How Obama Has Killed Jobs:
As I’ve written before, I speak with PE firms on a daily basis because I broker deals for them. There is some $2 TRILLION of PE capital that is sitting on the sidelines. This capital strike is the result of President Obama’s instituting enormous numbers of costly new regulations across numerous industries.
If you run a PE firm with other people’s pension and hard-earned money, and you see all these regulations being passed and in the pipeline, do you keep making investments? No. You stop. You wait for clarity. Or you wait for a change in the White House.
If you, the PE fund manager, sits on his hands, then investments do not get made. No investment means no business growth means no new jobs.
And it isn’t only PE firms that are sitting on cash. So are many public companies.

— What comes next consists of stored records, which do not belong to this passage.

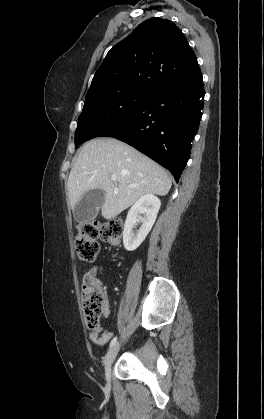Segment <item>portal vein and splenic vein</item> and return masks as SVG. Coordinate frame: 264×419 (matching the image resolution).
<instances>
[{
    "instance_id": "18ae733b",
    "label": "portal vein and splenic vein",
    "mask_w": 264,
    "mask_h": 419,
    "mask_svg": "<svg viewBox=\"0 0 264 419\" xmlns=\"http://www.w3.org/2000/svg\"><path fill=\"white\" fill-rule=\"evenodd\" d=\"M111 179H112V180H116V176H115V175H112V176H111Z\"/></svg>"
}]
</instances>
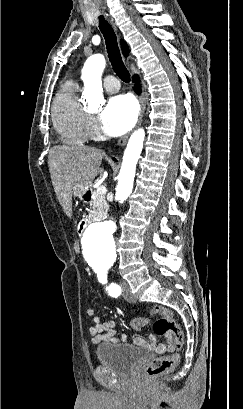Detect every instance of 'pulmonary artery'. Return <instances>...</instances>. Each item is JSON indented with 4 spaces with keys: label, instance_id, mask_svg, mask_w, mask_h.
<instances>
[{
    "label": "pulmonary artery",
    "instance_id": "e3ab8cb5",
    "mask_svg": "<svg viewBox=\"0 0 243 409\" xmlns=\"http://www.w3.org/2000/svg\"><path fill=\"white\" fill-rule=\"evenodd\" d=\"M119 82L118 80L112 76L109 75L107 77H105L104 79V88L107 92L113 93L119 90Z\"/></svg>",
    "mask_w": 243,
    "mask_h": 409
}]
</instances>
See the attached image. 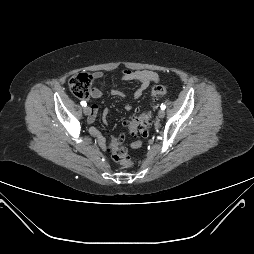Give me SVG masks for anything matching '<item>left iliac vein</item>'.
Segmentation results:
<instances>
[{"mask_svg":"<svg viewBox=\"0 0 254 254\" xmlns=\"http://www.w3.org/2000/svg\"><path fill=\"white\" fill-rule=\"evenodd\" d=\"M165 116V111L164 110H159V112H158V117L159 118H163Z\"/></svg>","mask_w":254,"mask_h":254,"instance_id":"4c4485c4","label":"left iliac vein"}]
</instances>
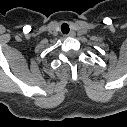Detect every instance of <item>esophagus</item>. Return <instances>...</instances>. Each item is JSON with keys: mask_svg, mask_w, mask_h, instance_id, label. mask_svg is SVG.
<instances>
[{"mask_svg": "<svg viewBox=\"0 0 127 127\" xmlns=\"http://www.w3.org/2000/svg\"><path fill=\"white\" fill-rule=\"evenodd\" d=\"M67 37H74L75 36V32L71 31L69 34L66 35Z\"/></svg>", "mask_w": 127, "mask_h": 127, "instance_id": "esophagus-1", "label": "esophagus"}]
</instances>
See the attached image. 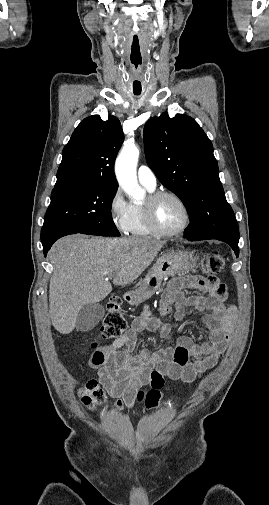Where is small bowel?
I'll list each match as a JSON object with an SVG mask.
<instances>
[{"label": "small bowel", "instance_id": "c3829d8e", "mask_svg": "<svg viewBox=\"0 0 269 505\" xmlns=\"http://www.w3.org/2000/svg\"><path fill=\"white\" fill-rule=\"evenodd\" d=\"M202 277L189 276L176 279L161 302L160 312L174 313L172 302L178 304L176 318L184 320L194 312L202 314V321L208 330V340L195 343L188 336L178 338L174 347L158 350L150 354L147 350L136 351L137 334L150 330L166 336L171 326L149 317L145 310L135 318L130 329L122 336L95 351L90 365L97 370L99 382L110 395L117 398L116 408H131L137 390L148 384L152 371L157 370L171 379L191 383L208 373L224 354L236 318V308L225 304L226 286L209 278V272ZM183 287L199 289L205 295L184 297ZM186 307H188L186 309ZM135 352L134 355L131 353Z\"/></svg>", "mask_w": 269, "mask_h": 505}]
</instances>
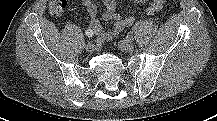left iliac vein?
Instances as JSON below:
<instances>
[{"label":"left iliac vein","instance_id":"1","mask_svg":"<svg viewBox=\"0 0 217 121\" xmlns=\"http://www.w3.org/2000/svg\"><path fill=\"white\" fill-rule=\"evenodd\" d=\"M118 46L122 51L125 52H130L134 48V44L130 40H121L119 41Z\"/></svg>","mask_w":217,"mask_h":121}]
</instances>
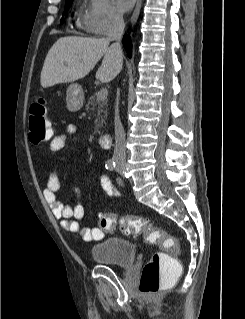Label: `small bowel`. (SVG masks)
<instances>
[{"instance_id":"small-bowel-1","label":"small bowel","mask_w":245,"mask_h":319,"mask_svg":"<svg viewBox=\"0 0 245 319\" xmlns=\"http://www.w3.org/2000/svg\"><path fill=\"white\" fill-rule=\"evenodd\" d=\"M76 132L77 127L75 125H68L51 140L49 150L51 152H58ZM100 184L108 197L115 198L119 195L106 174L100 175ZM60 187L61 181L59 175L56 171H52L48 176L43 196L54 217L60 220L61 227L68 232L79 233L87 242L103 239L105 231L100 227H90L80 230L78 221L84 216L85 212L81 202V189L77 186L71 187L76 198L75 203L71 204L69 202H61L57 199Z\"/></svg>"}]
</instances>
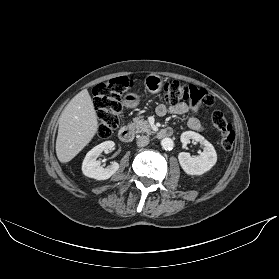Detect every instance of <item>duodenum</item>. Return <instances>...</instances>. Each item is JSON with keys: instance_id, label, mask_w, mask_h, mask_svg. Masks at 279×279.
Returning a JSON list of instances; mask_svg holds the SVG:
<instances>
[{"instance_id": "obj_1", "label": "duodenum", "mask_w": 279, "mask_h": 279, "mask_svg": "<svg viewBox=\"0 0 279 279\" xmlns=\"http://www.w3.org/2000/svg\"><path fill=\"white\" fill-rule=\"evenodd\" d=\"M173 134L174 132L171 128H164L157 133V138L158 139L170 138L173 136ZM118 137L122 142L128 143L133 140L134 132L131 128L124 126L119 129Z\"/></svg>"}]
</instances>
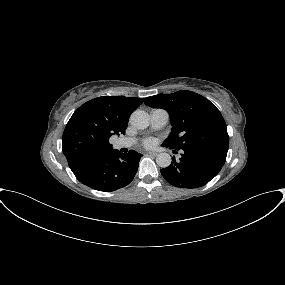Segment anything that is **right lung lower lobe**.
Listing matches in <instances>:
<instances>
[{"label":"right lung lower lobe","instance_id":"98d812e1","mask_svg":"<svg viewBox=\"0 0 285 285\" xmlns=\"http://www.w3.org/2000/svg\"><path fill=\"white\" fill-rule=\"evenodd\" d=\"M142 154L110 150L83 160L71 168L76 178L95 190L110 192L123 188L134 178Z\"/></svg>","mask_w":285,"mask_h":285}]
</instances>
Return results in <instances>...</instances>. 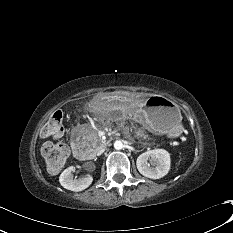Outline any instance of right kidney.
Returning a JSON list of instances; mask_svg holds the SVG:
<instances>
[{"mask_svg": "<svg viewBox=\"0 0 233 233\" xmlns=\"http://www.w3.org/2000/svg\"><path fill=\"white\" fill-rule=\"evenodd\" d=\"M75 170V167L70 166L67 169H65L60 177H59V182L60 184L71 191L79 192L87 187H89L93 181L92 176L88 175L85 177H81L78 179H73V174L72 172Z\"/></svg>", "mask_w": 233, "mask_h": 233, "instance_id": "1", "label": "right kidney"}]
</instances>
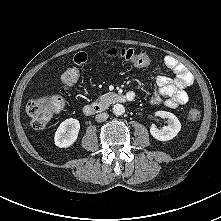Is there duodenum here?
<instances>
[{
	"label": "duodenum",
	"instance_id": "obj_1",
	"mask_svg": "<svg viewBox=\"0 0 221 221\" xmlns=\"http://www.w3.org/2000/svg\"><path fill=\"white\" fill-rule=\"evenodd\" d=\"M135 99L133 94H121L115 97V101L119 103H124L128 101H132ZM104 110L103 105L95 103V104H87L83 107V112L86 115H92L96 113H101Z\"/></svg>",
	"mask_w": 221,
	"mask_h": 221
}]
</instances>
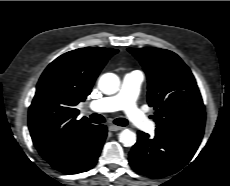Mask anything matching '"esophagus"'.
<instances>
[{
  "label": "esophagus",
  "instance_id": "esophagus-1",
  "mask_svg": "<svg viewBox=\"0 0 230 186\" xmlns=\"http://www.w3.org/2000/svg\"><path fill=\"white\" fill-rule=\"evenodd\" d=\"M108 128H109L110 131H120V130L123 129V127H121V126H116V125H109Z\"/></svg>",
  "mask_w": 230,
  "mask_h": 186
}]
</instances>
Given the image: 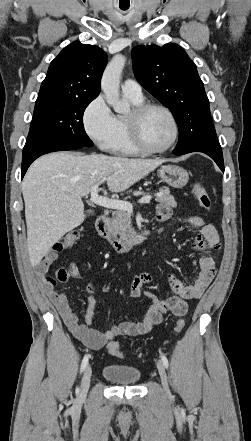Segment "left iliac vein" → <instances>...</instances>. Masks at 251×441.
Listing matches in <instances>:
<instances>
[{"label":"left iliac vein","instance_id":"left-iliac-vein-1","mask_svg":"<svg viewBox=\"0 0 251 441\" xmlns=\"http://www.w3.org/2000/svg\"><path fill=\"white\" fill-rule=\"evenodd\" d=\"M157 369L160 375V379H161V383L163 386L164 391L169 394V387H168V379H167V374H166V370L164 365L159 361L157 362Z\"/></svg>","mask_w":251,"mask_h":441}]
</instances>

Don’t believe me? Then explain this: PE fund managers get paid for making winning investments. Why would they sit on the sidelines and not invest money when they get 20% of every dollar they make, using other people’s money?
Those Jobs Numbers:
Is it starting to become clear why unemployment remains a problem under this President? So let’s look at just how bad things really are. You often hear about the “unemployment rate” in the news, and it presently is 8.2%. This is the percentage of people who are out of work, but are still pounding the pavement looking for a job.
That is different from the more important number, called the Labor Force Participation Rate (LFPR). This number represents all of the people in the entire workforce who can even look for work if they tried. When people give up looking for work, they exit the workforce.

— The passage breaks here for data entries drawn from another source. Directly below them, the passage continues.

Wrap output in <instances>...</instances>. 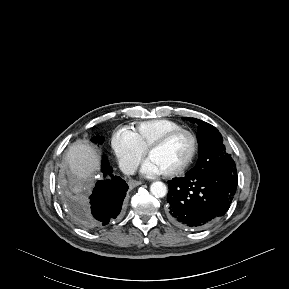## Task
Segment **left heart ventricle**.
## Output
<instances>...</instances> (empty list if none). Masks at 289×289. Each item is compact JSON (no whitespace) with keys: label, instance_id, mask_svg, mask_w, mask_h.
<instances>
[{"label":"left heart ventricle","instance_id":"obj_1","mask_svg":"<svg viewBox=\"0 0 289 289\" xmlns=\"http://www.w3.org/2000/svg\"><path fill=\"white\" fill-rule=\"evenodd\" d=\"M192 150V141L187 135H179L161 149L153 152L149 160L162 173L170 172L181 166L189 157Z\"/></svg>","mask_w":289,"mask_h":289}]
</instances>
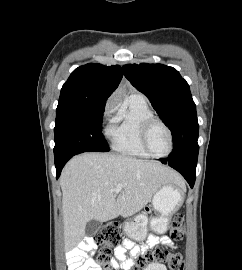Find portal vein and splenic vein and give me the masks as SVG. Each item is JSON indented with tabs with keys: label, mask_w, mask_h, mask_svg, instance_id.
<instances>
[{
	"label": "portal vein and splenic vein",
	"mask_w": 242,
	"mask_h": 270,
	"mask_svg": "<svg viewBox=\"0 0 242 270\" xmlns=\"http://www.w3.org/2000/svg\"><path fill=\"white\" fill-rule=\"evenodd\" d=\"M122 188H123V185L122 184H118L117 187L114 190H112V191L115 192V193H119L122 190Z\"/></svg>",
	"instance_id": "18ae733b"
}]
</instances>
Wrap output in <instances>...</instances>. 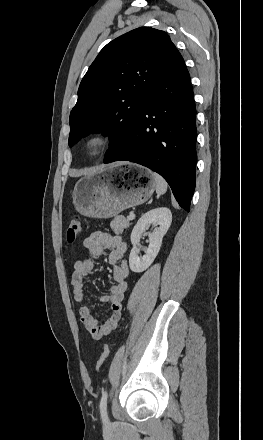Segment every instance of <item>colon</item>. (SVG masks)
Masks as SVG:
<instances>
[{
  "label": "colon",
  "mask_w": 263,
  "mask_h": 440,
  "mask_svg": "<svg viewBox=\"0 0 263 440\" xmlns=\"http://www.w3.org/2000/svg\"><path fill=\"white\" fill-rule=\"evenodd\" d=\"M81 231H82L81 219H80V217L75 216L74 218H72L69 221L68 226H67V234L66 235H67L68 242H74L80 236ZM108 355H109V346L106 344V345H104V347H103V349L97 359V362H96V369L97 370H100L103 367Z\"/></svg>",
  "instance_id": "5ec220e1"
}]
</instances>
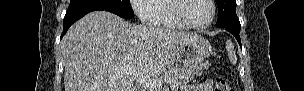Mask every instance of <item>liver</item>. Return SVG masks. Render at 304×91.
Instances as JSON below:
<instances>
[{
    "label": "liver",
    "mask_w": 304,
    "mask_h": 91,
    "mask_svg": "<svg viewBox=\"0 0 304 91\" xmlns=\"http://www.w3.org/2000/svg\"><path fill=\"white\" fill-rule=\"evenodd\" d=\"M201 36L131 24L107 11L74 23L62 40L65 91H133L134 75L156 77L181 48ZM126 67L133 74L118 75Z\"/></svg>",
    "instance_id": "liver-1"
}]
</instances>
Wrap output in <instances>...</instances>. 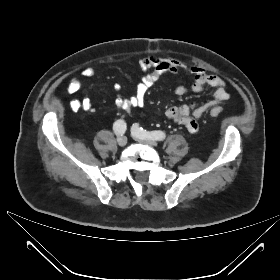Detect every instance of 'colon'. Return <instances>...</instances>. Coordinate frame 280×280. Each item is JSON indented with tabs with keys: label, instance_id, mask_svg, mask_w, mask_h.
I'll use <instances>...</instances> for the list:
<instances>
[{
	"label": "colon",
	"instance_id": "obj_1",
	"mask_svg": "<svg viewBox=\"0 0 280 280\" xmlns=\"http://www.w3.org/2000/svg\"><path fill=\"white\" fill-rule=\"evenodd\" d=\"M210 114L214 117H217L221 114V110L219 108H213L210 110Z\"/></svg>",
	"mask_w": 280,
	"mask_h": 280
}]
</instances>
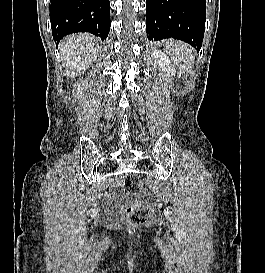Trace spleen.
<instances>
[{"label":"spleen","mask_w":265,"mask_h":273,"mask_svg":"<svg viewBox=\"0 0 265 273\" xmlns=\"http://www.w3.org/2000/svg\"><path fill=\"white\" fill-rule=\"evenodd\" d=\"M166 50L180 70H186L194 63L193 50L184 43L167 41Z\"/></svg>","instance_id":"1"}]
</instances>
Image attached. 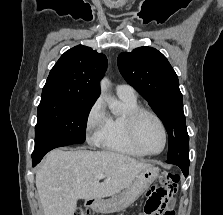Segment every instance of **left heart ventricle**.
Returning a JSON list of instances; mask_svg holds the SVG:
<instances>
[{"mask_svg":"<svg viewBox=\"0 0 223 215\" xmlns=\"http://www.w3.org/2000/svg\"><path fill=\"white\" fill-rule=\"evenodd\" d=\"M137 141L144 152H156L162 145L161 130L154 119L144 116L137 127Z\"/></svg>","mask_w":223,"mask_h":215,"instance_id":"obj_1","label":"left heart ventricle"}]
</instances>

Here’s the really bad news: The LFPR is at its lowest level since 1978. It has fallen by 1.9% points -- the largest drop of any president since the Bureau of Labor Statistics started keeping track. This also explains why the unemployment rate has been declining.

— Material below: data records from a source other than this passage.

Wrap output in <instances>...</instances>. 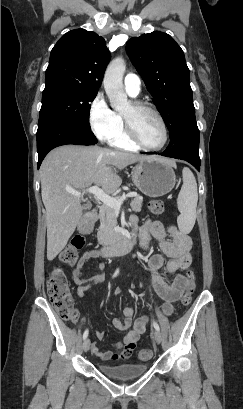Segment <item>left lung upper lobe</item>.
<instances>
[{"mask_svg":"<svg viewBox=\"0 0 243 409\" xmlns=\"http://www.w3.org/2000/svg\"><path fill=\"white\" fill-rule=\"evenodd\" d=\"M126 51L174 138L183 121L195 115L182 49L170 35L154 31L131 38Z\"/></svg>","mask_w":243,"mask_h":409,"instance_id":"obj_1","label":"left lung upper lobe"}]
</instances>
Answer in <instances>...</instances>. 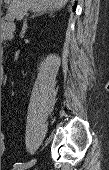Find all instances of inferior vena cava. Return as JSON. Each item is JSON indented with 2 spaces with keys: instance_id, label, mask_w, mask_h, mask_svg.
Returning <instances> with one entry per match:
<instances>
[{
  "instance_id": "obj_1",
  "label": "inferior vena cava",
  "mask_w": 109,
  "mask_h": 170,
  "mask_svg": "<svg viewBox=\"0 0 109 170\" xmlns=\"http://www.w3.org/2000/svg\"><path fill=\"white\" fill-rule=\"evenodd\" d=\"M25 27H26V19H25V22L23 24V29H25Z\"/></svg>"
}]
</instances>
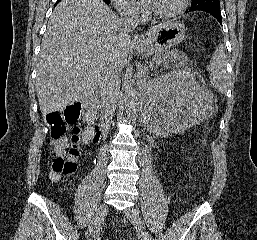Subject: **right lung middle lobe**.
<instances>
[{
	"instance_id": "right-lung-middle-lobe-1",
	"label": "right lung middle lobe",
	"mask_w": 257,
	"mask_h": 240,
	"mask_svg": "<svg viewBox=\"0 0 257 240\" xmlns=\"http://www.w3.org/2000/svg\"><path fill=\"white\" fill-rule=\"evenodd\" d=\"M105 2H110V0H104Z\"/></svg>"
}]
</instances>
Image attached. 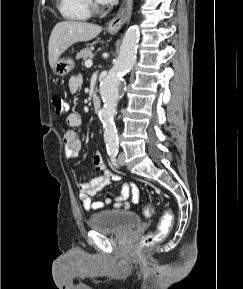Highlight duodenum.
<instances>
[{
	"label": "duodenum",
	"instance_id": "410a0bca",
	"mask_svg": "<svg viewBox=\"0 0 243 289\" xmlns=\"http://www.w3.org/2000/svg\"><path fill=\"white\" fill-rule=\"evenodd\" d=\"M92 105L94 112L98 113L101 110V100L98 96H94Z\"/></svg>",
	"mask_w": 243,
	"mask_h": 289
}]
</instances>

Let’s say you are in a town with 100 people. That’s your labor force and everyone is looking for work. 70 of those people are working, and 30 are not. So you have a Labor Force Participation Rate of 100%, employment of 70%, and unemployment of 30%.
Now 10 people get frustrated and give up looking for work. Now you have a Labor Force Participation Rate of 90%. 70 people are working, 20 are not, and 10 have given up. Now you have 77% employment and only 23% unemployment! Yeah, but you are no longer counting those 10 dejected people who gave up.
That’s where we are today.
As a final note, when President Obama says he has “created 4.3 million new jobs”, that’s fiction. The Bureau of Labor Statistics tells us exactly how many people are employed from month to month. As you can see, in January of 2009 there were 142,187,000 people employed. Today it is 142,287,000. That is a net job creation of only 100,000 jobs, not 4.3 million. Perhaps what Mr. Obama refers to is the change from Dec. 2009, when 137,968,000 people were employed, to today. That, of course, conveniently glosses over the 4.3 million jobs lost between Jan. 2009 and December, 2009. Oops.